The House of Secrets by Brad Meltzer and Tod Goldberg
Published by Grand Central Publishing on June 7, 2016
Hazel Nash grew up with a famous father who had a television show -- The House of Secrets -- that appealed to the gullible, particularly those who believe in Sasquatch and implausible conspiracies. Her brother, Skip, was also on the show and is also famous. Hazel is not famous. At the age of 35, she is an anthropology professor who studies death rituals. She manages to escape her own death in an accident that scrambles her brain. Hazel now finds herself at the center of her own conspiracy, one that involves a dead man who had a bible sewn into his chest.
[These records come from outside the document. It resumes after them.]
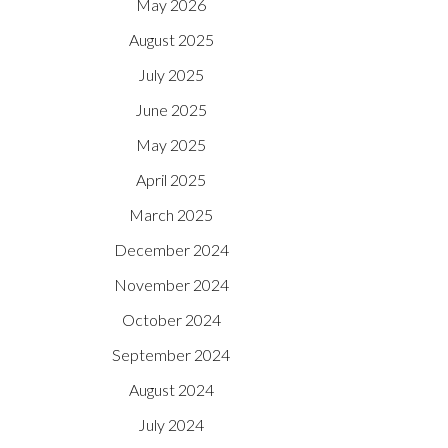
May 2026
August 2025
July 2025
June 2025
May 2025
April 2025
March 2025
December 2024
November 2024
October 2024
September 2024
August 2024
July 2024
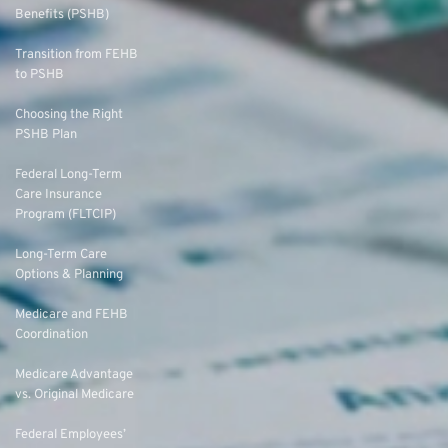
Benefits (PSHB)
Transition from FEHB
to PSHB
Choosing the Right
PSHB Plan
Federal Long-Term
Care Insurance
Program (FLTCIP)
Long-Term Care
Options & Planning
Medicare and FEHB
Coordination
Medicare Advantage
vs. Original Medicare
Federal Employees’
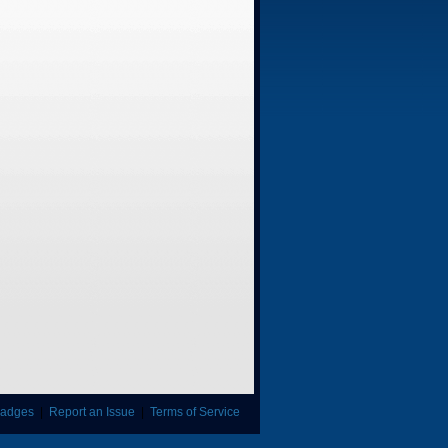
adges
|
Report an Issue
|
Terms of Service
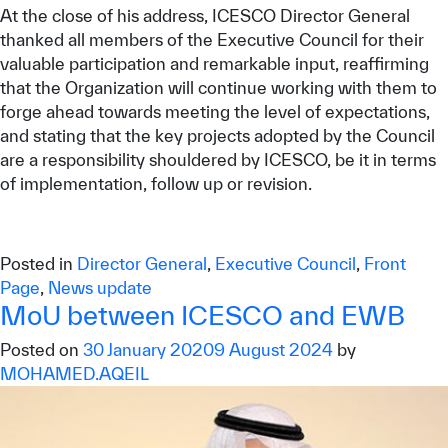
At the close of his address, ICESCO Director General
thanked all members of the Executive Council for their
valuable participation and remarkable input, reaffirming
that the Organization will continue working with them to
forge ahead towards meeting the level of expectations,
and stating that the key projects adopted by the Council
are a responsibility shouldered by ICESCO, be it in terms
of implementation, follow up or revision.
Posted in
Director General
,
Executive Council
,
Front
Page
,
News update
MoU between ICESCO and EWB
Posted on
30 January 2020
9 August 2024
by
MOHAMED.AQEIL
Hazel’s accident has caused her to lose her emotional memories, her attachments to people and things. She doesn’t recognize or remember having relationships with the people in her past. At the same time, she doesn’t remember the kind of person she used to be -- perhaps for the better, since she might have been something of a sociopath before the accident. She doesn’t remember all the details of her old life, but she remembers how to be dangerously violent.
Someone called The Bear has taken an interest in Hazel and Skip. So has an FBI agent named Trevor Rabkin, who thinks Hazel’s father was up to no good. All of this ties in to people who are turning up dead in foreign countries while wearing Revolutionary War uniforms (American side). It also turns into a search for Benedict Arnold’s bible -- something that Hazel’s father spent the clandestine part of his career trying to find. Why? You need to read the book to find out. No spoilers here.
I’m not fond of the contrived “lost memory” device, which writers use as a convenient way to conceal important facts from the reader in the hope of building suspense. Unfortunately, The House of Secrets isn’t very suspenseful. Hazel and Skip are reasonably sympathetic but not fully rounded. The House of Secrets certainly isn’t a character-driven novel, so the question is whether the plot makes it worth reading.
At best, I would answer that question with a qualified maybe. The story holds a few surprises, including the nature of Benedict Arnold’s bible, but it is needlessly convoluted. Occasional action scenes keep the story lurching forward but when she isn’t fighting or fleeing, Hazel engages in a lot of hand-wringing and pointless speculating. Information dumps at the end finally explain the plot, but I’m not sure they are worth waiting for. This could have been a much tighter novel, and by the time the truth about the bibles is revealed, it isanti-climactic and a little too goofy.